#### [To-do item]
Please read the records below and return each line holding the string "wine".
[Listed records Boundary: Start]
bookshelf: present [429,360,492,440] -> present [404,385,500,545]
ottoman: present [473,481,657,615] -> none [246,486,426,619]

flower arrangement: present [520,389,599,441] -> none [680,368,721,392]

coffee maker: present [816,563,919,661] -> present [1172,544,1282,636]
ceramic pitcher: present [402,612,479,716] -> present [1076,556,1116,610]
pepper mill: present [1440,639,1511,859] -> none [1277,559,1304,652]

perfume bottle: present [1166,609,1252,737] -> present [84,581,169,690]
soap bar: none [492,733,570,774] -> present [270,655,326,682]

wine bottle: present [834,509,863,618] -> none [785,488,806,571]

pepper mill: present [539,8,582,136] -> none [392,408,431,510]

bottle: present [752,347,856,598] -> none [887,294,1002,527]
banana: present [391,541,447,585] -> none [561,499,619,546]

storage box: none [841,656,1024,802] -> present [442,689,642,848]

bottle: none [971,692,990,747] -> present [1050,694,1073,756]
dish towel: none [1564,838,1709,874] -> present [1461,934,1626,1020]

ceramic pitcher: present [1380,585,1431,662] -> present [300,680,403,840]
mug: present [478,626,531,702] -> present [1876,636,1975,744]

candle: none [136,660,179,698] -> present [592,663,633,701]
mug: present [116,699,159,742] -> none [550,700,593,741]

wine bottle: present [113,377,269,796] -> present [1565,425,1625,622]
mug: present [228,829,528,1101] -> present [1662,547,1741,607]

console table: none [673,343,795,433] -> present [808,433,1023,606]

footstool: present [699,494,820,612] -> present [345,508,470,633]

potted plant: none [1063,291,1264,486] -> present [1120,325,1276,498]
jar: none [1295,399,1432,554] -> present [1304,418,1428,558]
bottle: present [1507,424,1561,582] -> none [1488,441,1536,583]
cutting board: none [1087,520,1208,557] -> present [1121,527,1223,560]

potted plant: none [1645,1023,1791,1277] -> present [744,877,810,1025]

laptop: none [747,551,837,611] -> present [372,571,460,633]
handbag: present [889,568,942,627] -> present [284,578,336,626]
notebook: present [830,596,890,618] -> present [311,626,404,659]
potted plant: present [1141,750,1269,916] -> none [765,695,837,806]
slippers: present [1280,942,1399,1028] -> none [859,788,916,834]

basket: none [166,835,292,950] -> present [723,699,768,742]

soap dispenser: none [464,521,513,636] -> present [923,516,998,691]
[Listed records Boundary: End]
#### [Answer section]
wine bottle: present [834,509,863,618] -> none [785,488,806,571]
wine bottle: present [113,377,269,796] -> present [1565,425,1625,622]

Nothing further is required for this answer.